If you were to walk through the doors of Hope Lutheran Church in Bozeman, Mont., looking like a college student, chances are that Don and Diane Heyden would be the first people to greet you. For the past seven years they’ve played an important role in connecting the students with their congregation.
Every month the Heydens host a dinner for Montana State University students at their Bozeman home. As many as 20 get together to unwind and share a hearty meal of chili, casseroles or burgers.
The Heydens didn’t set out to host regular gatherings when they invited several students to their home seven years ago. Andrew Byl and Patrick Bender, who were spending the summer in Bozeman between their sophomore and junior years, volunteered to help with church landscaping. To show their gratitude, the Heydens began inviting them over for barbecues. After school started, the dinners continued. Roommates tagged along. Then roommates invited other friends and, well, everything sort of snowballed.
And that was just fine with the Heydens, who relish their role as surrogate parents or grandparents. “We have one large extended family that is absolutely wonderful,” Don said.
Stephen Schmidt, pastor of Hope, said that on Sundays he often notices the couple sitting with at least a handful of students during worship — always in the second row, although sometimes they spill over into another pew. “They embody hospitality,” he said. “It’s a natural spiritual gift they have.”
The Heydens’ monthly gatherings provide not only a home-cooked meal but laughter, camaraderie and stress relief for the students. Their home is a place where students can eat, connect and have fun — and leave refreshed to do homework, said Amanda Olsen, who began attending the dinners as a freshman.
Although many of the participants are Lutheran, everyone is welcome. “We have Presbyterians, Catholics, Methodists,” Diane said.
There’s not much better than getting to relax and have a home-cooked meal after a long week of schoolwork and tests, said Andrew Bender, a recent graduate who attended the dinners for four years.
Bender and his girlfriend also visit the Heydens outside of the scheduled dinners once or twice a month, going over to play cards or just hang out. “It’s nice to be around a different generation,” especially a couple with important life lessons and interesting stories to share, Bender said. “[They’re] our Bozeman grandparents.”
When someone’s 21st birthday rolls around, there’s a good chance the Heydens will treat that student to a celebratory drink. (If you’re over 21 and want to sip a beer at the gatherings, that’s fine. Diane has a spreadsheet with everyone’s date of birth and does keep track.)
Before retirement, Diane was a sixth-grade teacher and Don was an engineer. Married for 36 years in what is a second marriage for both, the couple moved to Bozeman from California 18 years ago. Tired of the desert, Don was drawn to Montana in part because of fly-fishing.

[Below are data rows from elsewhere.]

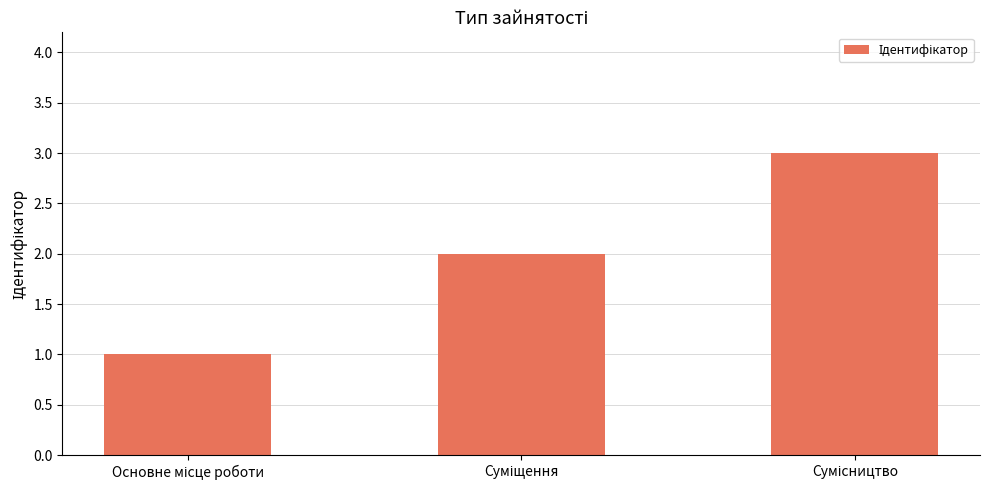

What is the sum of all values?

6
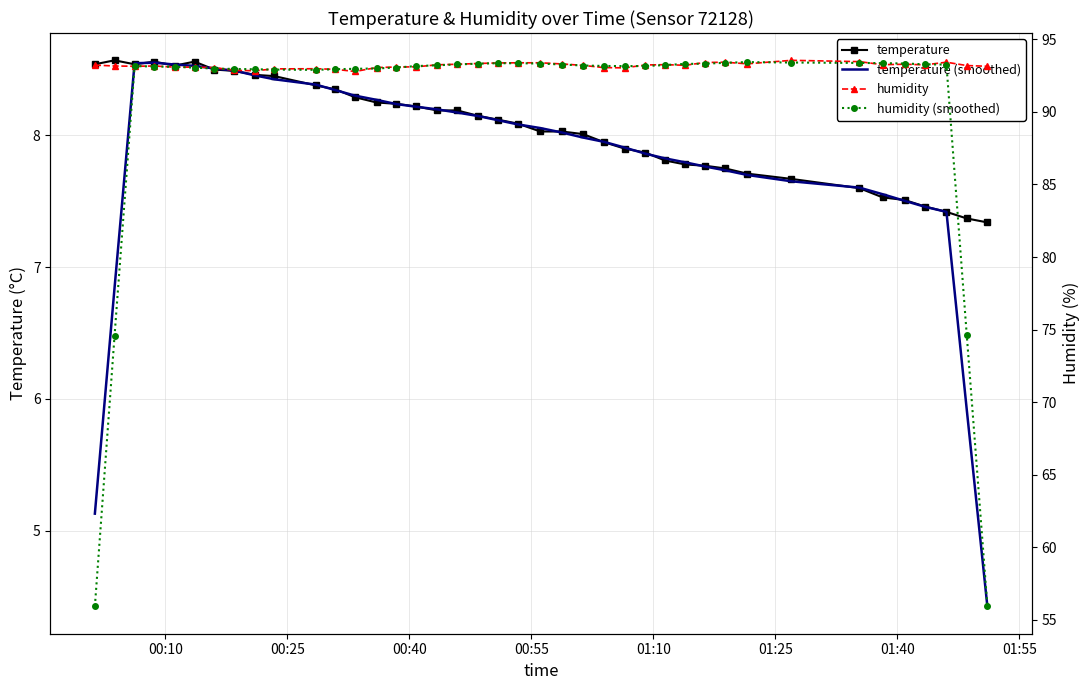

What are all the series names shown in the legend?

temperature, temperature (smoothed), humidity, humidity (smoothed)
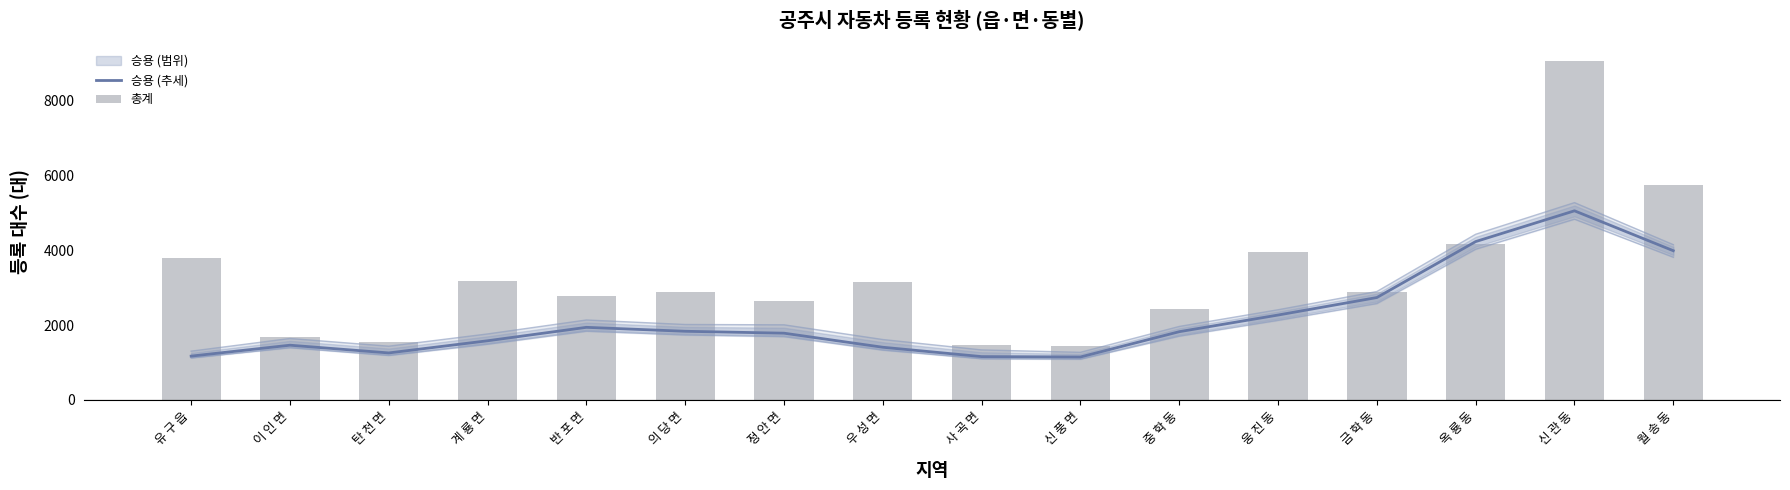

What is the difference between the maximum and minimum values in the 총계 series?

7623.0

The Heydens have six children from their first marriages. But they consider the college students who visit them to be family as well.
Diane estimates that they’ve seen 22 of them graduate with bachelor’s degrees, master’s degrees or both. Many still keep in touch, letting the couple know when important life events occur. The Heydens even attended a wedding in Nebraska of one of their “firstborns” — their term for the original group of students.
Diane said she enjoys seeing how students mature from their freshman years to when they get comfortable with the group and become more outgoing. Part of that blossoming probably has something to do with her effervescent personality. “Diane is outgoing and bubbly and talkative and really just wants to know everything about you when she meets you, and it’s great,” Olsen said.
Not even a huge snowstorm can derail the meals. When a winter storm knocked the power out, the group carried on, even with less food. “We shared more stories and laughed harder than we ever had,” said Shannyn Wilson, a lifelong Lutheran from Whippany, N.J., who has attended the dinners for three years.
Olsen, who is a mechanical engineering major, says she’s been grateful for the chance to meet other students with whom she wouldn’t have crossed paths otherwise.
The dinners also have been a catalyst for many students to find a place for themselves at Hope.
When the Heydens invited Wilson to a dinner the first Sunday she visited Hope, she was hesitant to accept but is forever grateful she did.
Because of that dinner Wilson started working in the nursery, attended the ski trips and helped direct the youth play at Hope.
“Don and Diane are like a third set of grandparents for many of us, and two of the most amazing people I have ever met,” Wilson said. “With Don and Diane you know that you always have someone who loves you and wants to spend time with you.”
The Heydens feel much the same. “We just thank the Lord for the blessings of these kids every single day,” Don said.